SFR a écopé d’un redressement fiscal de plusieurs centaines de millions d’euros

SFR a écopé d’un redressement fiscal de plusieurs centaines de millions d’euros

Le FISC a notifié l’opérateur au carré rouge un redressement fiscal de 245 millions d’euros pour ces dernières années, une somme qui pourrait monter à plus de 450 millions d’euros.

SFR est sur le point de revendre son offre SFR Presse, qui lui a permis de réduire son ardoise fiscale grâce à la TVA réduite, l’opérateur a d’ailleurs été épinglé par le FISC à ce sujet en 2019.

Selon les informations de Capital, SFR a écopé l’année dernière, d’un total de 245 millions d’euros de nouveaux redressements fiscaux, notamment pour son utilisation de la TVA réduite de la presse au sein de ses offres. Sur l’année 2016, l’optimisation de cette taxe aurait rapporté au moins 140 millions d’euros à l’opérateur et SFR s’est donc fait réprimander par Bercy, qui se penche maintenant sur l’année 2017.

Pour rappel, en juin 2016, SFR lançait son offre presse et s’il avait pour ambition d’étendre l’audience des deux journaux appartenant à Altice, c’était également l’occasion de réduire son ardoise fiscale. Une solution lucrative pour Altice, puisque SFR Presse bénéficiait de la TVA réduite de la presse à 2,1% alors qu’elle est de 20,1% pour Internet et la téléphonie. Une fois intégrée à ses offres triple play, au coût de 19.99€ par mois, la TVA globale de la facture s’en retrouvait bien amoindrie. SFR pourrait avoir gagné 420 millions d’euros durant les 21 mois où il a utilisé cette technique, jusqu’à ce que la pratique soit interdite en mars 2018. Depuis, son offre était proposée en option pour 5€/mois et finalement l’opérateur est sur le point de revendre SFR Presse à Cafeyn.
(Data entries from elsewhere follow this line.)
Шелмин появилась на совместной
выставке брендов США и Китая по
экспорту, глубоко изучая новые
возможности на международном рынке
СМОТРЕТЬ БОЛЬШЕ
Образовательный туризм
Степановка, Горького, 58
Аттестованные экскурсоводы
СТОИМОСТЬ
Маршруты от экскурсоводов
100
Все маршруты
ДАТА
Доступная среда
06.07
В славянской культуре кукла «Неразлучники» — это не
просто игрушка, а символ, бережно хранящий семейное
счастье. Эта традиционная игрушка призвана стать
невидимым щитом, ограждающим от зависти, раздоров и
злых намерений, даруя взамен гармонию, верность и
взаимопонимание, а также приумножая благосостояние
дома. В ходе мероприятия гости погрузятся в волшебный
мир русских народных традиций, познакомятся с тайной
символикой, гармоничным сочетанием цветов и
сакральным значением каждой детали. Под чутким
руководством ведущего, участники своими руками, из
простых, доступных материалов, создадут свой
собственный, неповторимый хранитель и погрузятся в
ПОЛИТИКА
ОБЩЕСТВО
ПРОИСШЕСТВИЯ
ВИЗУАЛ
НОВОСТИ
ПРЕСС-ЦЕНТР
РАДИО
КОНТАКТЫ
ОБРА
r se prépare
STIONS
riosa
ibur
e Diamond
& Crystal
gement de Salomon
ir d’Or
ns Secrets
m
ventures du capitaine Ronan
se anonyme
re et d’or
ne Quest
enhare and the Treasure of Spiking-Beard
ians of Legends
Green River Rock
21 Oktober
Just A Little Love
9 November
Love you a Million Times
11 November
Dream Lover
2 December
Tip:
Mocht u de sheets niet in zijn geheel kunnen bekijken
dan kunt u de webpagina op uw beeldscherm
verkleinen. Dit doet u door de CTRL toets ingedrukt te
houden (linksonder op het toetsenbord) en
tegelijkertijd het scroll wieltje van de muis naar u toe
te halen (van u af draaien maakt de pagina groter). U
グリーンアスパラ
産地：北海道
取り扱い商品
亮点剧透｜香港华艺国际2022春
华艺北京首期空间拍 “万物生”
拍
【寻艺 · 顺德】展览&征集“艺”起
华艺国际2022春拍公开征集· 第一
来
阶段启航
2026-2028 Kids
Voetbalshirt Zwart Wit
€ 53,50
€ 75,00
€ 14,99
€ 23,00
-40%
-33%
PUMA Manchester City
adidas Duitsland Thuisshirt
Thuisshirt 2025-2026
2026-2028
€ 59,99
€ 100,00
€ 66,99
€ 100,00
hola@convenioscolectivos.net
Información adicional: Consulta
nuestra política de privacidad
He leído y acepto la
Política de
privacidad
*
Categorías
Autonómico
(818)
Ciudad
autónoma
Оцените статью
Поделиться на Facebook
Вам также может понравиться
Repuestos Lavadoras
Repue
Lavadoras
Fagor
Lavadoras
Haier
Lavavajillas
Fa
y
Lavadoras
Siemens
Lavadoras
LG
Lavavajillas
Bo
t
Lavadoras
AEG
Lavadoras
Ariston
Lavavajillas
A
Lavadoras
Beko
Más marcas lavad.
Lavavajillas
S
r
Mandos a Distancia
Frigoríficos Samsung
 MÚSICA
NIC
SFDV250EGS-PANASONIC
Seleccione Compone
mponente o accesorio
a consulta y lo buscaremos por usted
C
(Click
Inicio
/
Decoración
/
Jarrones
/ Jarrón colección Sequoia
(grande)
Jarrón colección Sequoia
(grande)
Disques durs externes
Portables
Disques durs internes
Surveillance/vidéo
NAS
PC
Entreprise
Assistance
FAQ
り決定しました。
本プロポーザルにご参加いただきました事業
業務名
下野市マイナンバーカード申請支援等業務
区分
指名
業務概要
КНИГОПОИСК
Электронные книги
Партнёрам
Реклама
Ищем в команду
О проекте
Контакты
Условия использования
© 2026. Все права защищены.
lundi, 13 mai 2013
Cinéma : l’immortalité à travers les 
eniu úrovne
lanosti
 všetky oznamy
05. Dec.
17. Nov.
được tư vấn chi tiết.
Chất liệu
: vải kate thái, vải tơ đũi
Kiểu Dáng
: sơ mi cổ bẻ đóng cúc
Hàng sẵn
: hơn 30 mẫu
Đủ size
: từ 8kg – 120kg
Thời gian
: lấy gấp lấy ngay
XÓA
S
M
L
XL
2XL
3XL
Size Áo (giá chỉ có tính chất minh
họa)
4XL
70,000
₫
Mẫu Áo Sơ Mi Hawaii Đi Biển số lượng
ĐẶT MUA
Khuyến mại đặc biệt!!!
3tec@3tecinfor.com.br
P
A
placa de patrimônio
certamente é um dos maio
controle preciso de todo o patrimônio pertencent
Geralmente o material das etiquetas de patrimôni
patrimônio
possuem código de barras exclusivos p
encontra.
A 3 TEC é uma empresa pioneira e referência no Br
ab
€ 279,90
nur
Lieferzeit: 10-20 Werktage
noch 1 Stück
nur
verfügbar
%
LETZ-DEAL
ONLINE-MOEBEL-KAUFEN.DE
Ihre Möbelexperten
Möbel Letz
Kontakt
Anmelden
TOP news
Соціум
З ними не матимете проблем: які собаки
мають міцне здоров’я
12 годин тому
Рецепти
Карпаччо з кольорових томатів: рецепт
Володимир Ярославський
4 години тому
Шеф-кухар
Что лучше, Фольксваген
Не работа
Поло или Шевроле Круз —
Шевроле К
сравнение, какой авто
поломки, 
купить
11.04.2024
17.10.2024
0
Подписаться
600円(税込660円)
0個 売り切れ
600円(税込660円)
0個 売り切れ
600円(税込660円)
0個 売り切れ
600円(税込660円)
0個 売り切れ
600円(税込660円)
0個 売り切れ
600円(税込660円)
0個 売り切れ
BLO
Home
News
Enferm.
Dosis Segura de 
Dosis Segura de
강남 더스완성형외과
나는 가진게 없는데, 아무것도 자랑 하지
Outre la TVA sur la Presse, sont également évoqués dans ces divers redressements des problèmes concernant ” le CICE (Crédit d’impôt pour la compétitivité et l’emploi), la CVAE (Cotisation sur la valeur ajoutée des entreprises), la TOCE (taxe sur les opérateurs télécoms), la taxe sur les hauts salaires, l’utilisation du taux de la TVA réduite sur la TV payante, le crédit d’impôt étranger, la déduction des créances douteuses, la déduction des charges intra-groupe, l’amortissement exceptionnel des licences 4G “… Au total, la somme des différents montants réclamés sur les dernières années par Bercy atteint 451 millions d’euros.